La folie là-dedans consista à introduire de l’étrange dans le labour : jusqu’en pleine nuit et pleins phares… sillons pas droits, des ronds et des triangles ; des artistes tout autour, plasticiens eux-mêmes peinturlurés en bleu ; et pour couronner le tout, des musiciens de la pire engeance : des jazzeux ! On a revu tout ça, samedi matin, salle de la mairie avec des témoins d’alors, des photos agrandies, des coupures de presse, et un reportage de trois minutes prêté par l’INA à partir de la télé de l’époque.

Entre-temps, le monde agricole s’est amaigri de plus de la moitié, passant de 800 000 à 360 000 « exploitations ». Alors maintenant, les concours de labour, quand il y en a un par an et par département, c’est déjà miraculeux. Tout comme est miracle, admettons, ce « Jazz Agricole Day ». Une journée à part, une sorte d’Ascension profane, façon Coltrane. Même l’église s’ouvre aux non-paroissiens pour ce mémorable duo d’impro totale entre Sclavis et Imbert, clarinettes et sax mêlés, ébats amoureux, râles, couinements, soupirs, j’en passe.

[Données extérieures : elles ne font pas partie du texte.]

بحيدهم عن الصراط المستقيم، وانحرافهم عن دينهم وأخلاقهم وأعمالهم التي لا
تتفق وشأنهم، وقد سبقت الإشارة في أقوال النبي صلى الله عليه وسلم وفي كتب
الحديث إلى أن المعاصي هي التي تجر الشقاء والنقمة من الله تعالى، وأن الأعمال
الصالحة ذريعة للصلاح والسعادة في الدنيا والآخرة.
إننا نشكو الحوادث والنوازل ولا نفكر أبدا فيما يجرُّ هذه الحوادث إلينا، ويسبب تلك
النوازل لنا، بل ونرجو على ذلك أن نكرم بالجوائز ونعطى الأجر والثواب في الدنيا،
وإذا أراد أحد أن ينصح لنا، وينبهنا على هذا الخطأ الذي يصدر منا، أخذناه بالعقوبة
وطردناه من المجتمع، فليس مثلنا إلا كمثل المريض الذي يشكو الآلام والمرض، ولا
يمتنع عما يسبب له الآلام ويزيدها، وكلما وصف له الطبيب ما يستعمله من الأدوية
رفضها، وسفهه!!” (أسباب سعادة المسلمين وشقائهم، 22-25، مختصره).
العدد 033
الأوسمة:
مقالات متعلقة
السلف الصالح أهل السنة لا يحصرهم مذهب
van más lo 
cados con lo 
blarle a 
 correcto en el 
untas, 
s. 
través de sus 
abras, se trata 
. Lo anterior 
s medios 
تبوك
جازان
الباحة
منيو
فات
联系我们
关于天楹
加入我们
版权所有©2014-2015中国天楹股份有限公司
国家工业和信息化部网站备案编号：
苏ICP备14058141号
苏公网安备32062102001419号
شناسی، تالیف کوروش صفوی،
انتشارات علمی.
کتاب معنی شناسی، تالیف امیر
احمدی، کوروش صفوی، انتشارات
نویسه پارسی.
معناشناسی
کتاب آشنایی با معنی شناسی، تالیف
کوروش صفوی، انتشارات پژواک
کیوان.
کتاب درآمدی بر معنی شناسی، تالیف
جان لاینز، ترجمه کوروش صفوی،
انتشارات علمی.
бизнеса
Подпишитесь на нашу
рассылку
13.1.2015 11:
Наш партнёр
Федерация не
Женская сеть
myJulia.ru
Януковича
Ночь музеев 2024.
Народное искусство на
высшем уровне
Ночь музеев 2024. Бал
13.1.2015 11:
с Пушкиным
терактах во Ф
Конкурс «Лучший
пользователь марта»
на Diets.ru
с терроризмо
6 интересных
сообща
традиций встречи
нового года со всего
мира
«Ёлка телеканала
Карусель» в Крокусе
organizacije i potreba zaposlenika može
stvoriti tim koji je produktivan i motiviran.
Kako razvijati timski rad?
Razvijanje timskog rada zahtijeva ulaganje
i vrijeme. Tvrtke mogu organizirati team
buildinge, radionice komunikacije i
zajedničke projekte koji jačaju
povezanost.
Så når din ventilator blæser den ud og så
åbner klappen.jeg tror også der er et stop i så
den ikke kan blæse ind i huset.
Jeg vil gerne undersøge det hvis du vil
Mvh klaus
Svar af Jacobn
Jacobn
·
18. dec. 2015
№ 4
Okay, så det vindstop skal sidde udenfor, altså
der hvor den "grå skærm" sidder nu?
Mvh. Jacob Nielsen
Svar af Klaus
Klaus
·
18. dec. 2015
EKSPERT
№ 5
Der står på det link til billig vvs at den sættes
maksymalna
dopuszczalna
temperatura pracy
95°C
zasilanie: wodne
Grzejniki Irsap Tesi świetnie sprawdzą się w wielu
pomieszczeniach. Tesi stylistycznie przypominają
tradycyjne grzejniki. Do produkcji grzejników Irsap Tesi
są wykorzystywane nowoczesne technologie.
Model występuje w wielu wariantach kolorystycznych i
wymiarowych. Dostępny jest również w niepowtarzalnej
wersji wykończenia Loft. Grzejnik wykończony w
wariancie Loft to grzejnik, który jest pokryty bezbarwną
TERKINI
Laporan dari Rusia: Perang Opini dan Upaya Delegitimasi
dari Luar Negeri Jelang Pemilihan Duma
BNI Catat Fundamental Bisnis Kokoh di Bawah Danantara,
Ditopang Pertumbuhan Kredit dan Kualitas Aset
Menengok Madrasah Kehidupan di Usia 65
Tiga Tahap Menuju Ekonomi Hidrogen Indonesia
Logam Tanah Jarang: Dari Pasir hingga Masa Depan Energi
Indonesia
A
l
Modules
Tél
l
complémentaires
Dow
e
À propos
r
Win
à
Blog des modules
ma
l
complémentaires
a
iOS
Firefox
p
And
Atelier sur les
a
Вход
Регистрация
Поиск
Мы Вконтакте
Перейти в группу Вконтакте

Louis Sclavis, Raphaël Imbert © Ph. JAD

Avant, il y avait eu le pique-nique au bout du chemin, sous les chênes et leurs vertes chenilles, cigales à la rythmique aux côtés du jeune Imbert, au pied de son sillon. Après, tournoi de pétanque, on ne rigole plus. Et le jazz toujours, entre potes de tel atelier. Jusqu’au Grand Concert donné cour de l’école par Louis Sclavis et son trio Atlas : Benjamin Moussay (p, cla), Vincent Courtois (cello). Et le coq du voisin (voc).

B. Moussay, V. Courtois, L. Sclavis © Ph. JAD

Atlas, comme le livre à voyager sur place, à rêver, à imaginer. Quatre garçons dans le vent des tilleuls et marronniers, avec leurs airs relevés au lavandin, un jazz de rêve, mêlé d’audace et de tendresse, cette musique qui ne se laisse pas raconter, qui chante aux étoiles.

D’ailleurs, était aussi annoncé le fameux « lâcher d’étoiles » depuis l’observatoire en haut de la colline. Mais seulement pour ceux qui auraient survécu au dîner sur la place et, surtout, au « Patriot Jazz Bal », autrement dit une guinche bien encanaillée, enchaînant sans barguigner « My Favorite Things » (J. Coltrane - R. Imbert, ss) et « Indifférence » (T. Murena - C. Lampidecchia, acc).

Bref, il est prudent de réserver pour 2014.